Scena w kancelarii adwokackiej być może mogłaby się rozegrać w Burkina Faso. Ten sam gość, który chce zmusić zdolnego posła, aby został premierem, angażuje do kontaktów z zatrzymanym biznesmenem renomowaną kancelarię adwokacką. Za usługi płaci milionem złotych w gotówce (!), którą przynosi w walizce. Autor chyba nigdy w życiu nie miał do czynienia z renomowaną kancelarią prawną albo nie zna słowa „renomowana” i chciał napisać szemrana. Nie wie, albo ukrywa przed czytelnikiem, że w Polsce gotówką oficjalnie można opłacać transakcje do 15 tys. złotych, a w międzynarodowych firmach istnieje procedura AML (anti money laundering), co oznacza, że zagraniczny wspólnik piorący pieniądze może za to zostać skazany nie tylko w Polsce, ale w swoim własnym kraju i w takich Stanach mógłby, na przykład, trafić na 150 lat do więzienia). Każdemu renomowanemu prawnikowi, do którego przyszedłby zupełnie nieznany człowiek z milionem w walizce, natychmiast włączyłby się guzik alarmowy. To na kilometr pachnie szambem i przekrętem. A „renomowani” prawnicy u Kościelskiego nie widzą w tym żadnego problemu. Zapewniam autora, że prawnicy, którzy całkiem legalnie zarabiają 1000 złotych na godzinę, nie są aż takimi idiotami. I nigdy by się nie zgodzili, żeby pod szyldem ich firmy ten obcy, zupełnie nieznany im człowiek udawał adwokata.
Do serii zarzutów dorzucam jeszcze styl, w jakim książka jest napisania. Gdyby reszta była bez skazy, mogłabym przymknąć na to oko, a tak – to kolejny gwóźdź do jesionki.
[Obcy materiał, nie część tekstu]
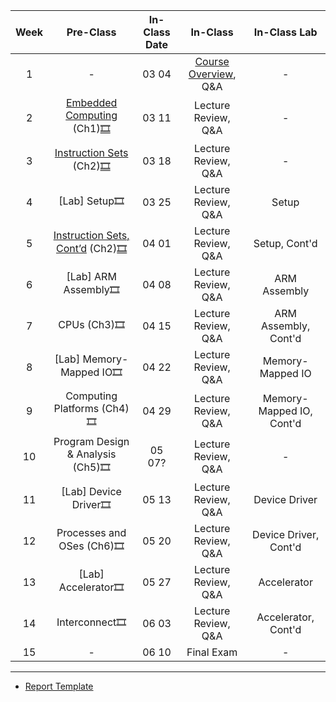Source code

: | Week |             Pre-Class            | In-Class Date |       In-Class       |       In-Class Lab       |
|:----:|:--------------------------------:|:-------------:|:--------------------:|:------------------------:|
|   1  |                 -                |     03 04     | [Course Overview](https://kau365-my.sharepoint.com/:p:/g/personal/taehwan_kim_kau_ac_kr/EVPN7NFr1KhIok20Ukc17zcB-SpD81z5LqZuTSNAK5TizA?e=gnCGgG), Q&A |             -            |
|   2  |     [Embedded Computing](https://kau365-my.sharepoint.com/:b:/g/personal/taehwan_kim_kau_ac_kr/EdtqGpXjmFtKi2HdZ1dqukcBzb1e_L7AuEhUWq_eYYmdbw?e=ejefpN) (Ch1)[🎞️](https://kau365-my.sharepoint.com/:v:/g/personal/taehwan_kim_kau_ac_kr/EXdULA_2FyhGkiqfZ08IHEYBl0M7gbLn0ObIrfTcr9JGkw?e=HCVsgM)    |     03 11     |  Lecture Review, Q&A |             -            |
|   3  |      [Instruction Sets](https://kau365-my.sharepoint.com/:b:/g/personal/taehwan_kim_kau_ac_kr/Ec9H_DyGL0tHjd8e0JuiS0kB9cAa7_ImV6Qg0i92jyWfcQ?e=CyFI6D) (Ch2)[🎞️](https://kau365-my.sharepoint.com/:v:/g/personal/taehwan_kim_kau_ac_kr/EV42_ynd_ZBOg4dEspM7Xy8BQkfXAPD_N9fZYCoMjM1o4A?e=pccJ79)     |     03 18     |  Lecture Review, Q&A |             -            |
|   4  |           [Lab] Setup🎞️           |     03 25     |  Lecture Review, Q&A |           Setup          |
|   5  |  [Instruction Sets, Cont’d](https://kau365-my.sharepoint.com/:b:/g/personal/taehwan_kim_kau_ac_kr/EYWv0rHFrpZIogVU9i79JzoBd2ximMh-2pmx5f6G-6Rz-g?e=RLJIZy) (Ch2)[🎞️](https://kau365-my.sharepoint.com/:v:/g/personal/taehwan_kim_kau_ac_kr/EZ2mn5HBY41CjlNNA8q-cHsBpviz9WholhBo9P0hxzEIAQ?e=2othDG) |     04 01     |  Lecture Review, Q&A |           Setup, Cont'd          |
|   6  |        [Lab] ARM Assembly🎞️       |     04 08     |  Lecture Review, Q&A |       ARM Assembly       |
|   7  |            CPUs (Ch3)🎞️           |     04 15     |  Lecture Review, Q&A |   ARM Assembly, Cont'd   |
|   8  |      [Lab] Memory-Mapped IO🎞️     |     04 22     |  Lecture Review, Q&A |     Memory-Mapped IO     |
|   9  |    Computing Platforms (Ch4)🎞️    |     04 29     |  Lecture Review, Q&A | Memory-Mapped IO, Cont'd |
|  10  | Program Design & Analysis (Ch5)🎞️ |     05 07?    |  Lecture Review, Q&A |             -            |
|  11  |       [Lab] Device Driver🎞️       |     05 13     |  Lecture Review, Q&A |       Device Driver      |
|  12  |     Processes and OSes (Ch6)🎞️    |     05 20     |  Lecture Review, Q&A |   Device Driver, Cont'd  |
|  13  |        [Lab] Accelerator🎞️        |     05 27     |  Lecture Review, Q&A |        Accelerator       |
|  14  |        Interconnect🎞️             |     06 03     |  Lecture Review, Q&A |        Accelerator, Cont'd       |
|  15  |             -                     |     06 10     |  Final Exam          |        -            |

----
* [Report Template]()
Język jest toporny, nietknięty piórem redaktora, a dialogi drętwe i papierowe: „- Tatuś! – zawołała. - Cześć Ulu - powiedział Szczucki(…) - Mamusiu, zobacz, tatuś przyjechał!”. Człowiek powalony na ziemię przez ludzi w kominiarkach, którzy wtargnęli do jego domu rozwalając granatem drzwi, zamiast wpaść w panikę albo przynajmniej rzucić kilkoma kurwami, przygnieciony butem do podłogi spokojnie rozmyśla sobie tak: „To jest jakieś pogwałcenie moich praw (…) Będę musiał pozwać tych mężczyzn lub powiadomić media”. Inny bohater musi rozmawiać sam ze sobą, aby odkryć oczywiste prawdy: „- Facet mówił, że zostanę premierem – powiedział głośno do siebie. – To chyba duża zmiana”. No raczej. Sześćdziesięcioletniego mężczyznę autor nazywa starcem. Jak byłam w przedszkolu, to mamy koleżanek też wydawały mi się bardzo stare, ale z tego wyrosłam. Autor, jak widać, niekoniecznie.
Jeżeli lubicie opowieści w stylu fantasy z Burkiny Faso, które równie dobrze mogłyby rozgrywać się na Księżycu, czytajcie „Wybranego”. W innym wypadku możecie nabawić się niestrawności, czego absolutnie nie życzę.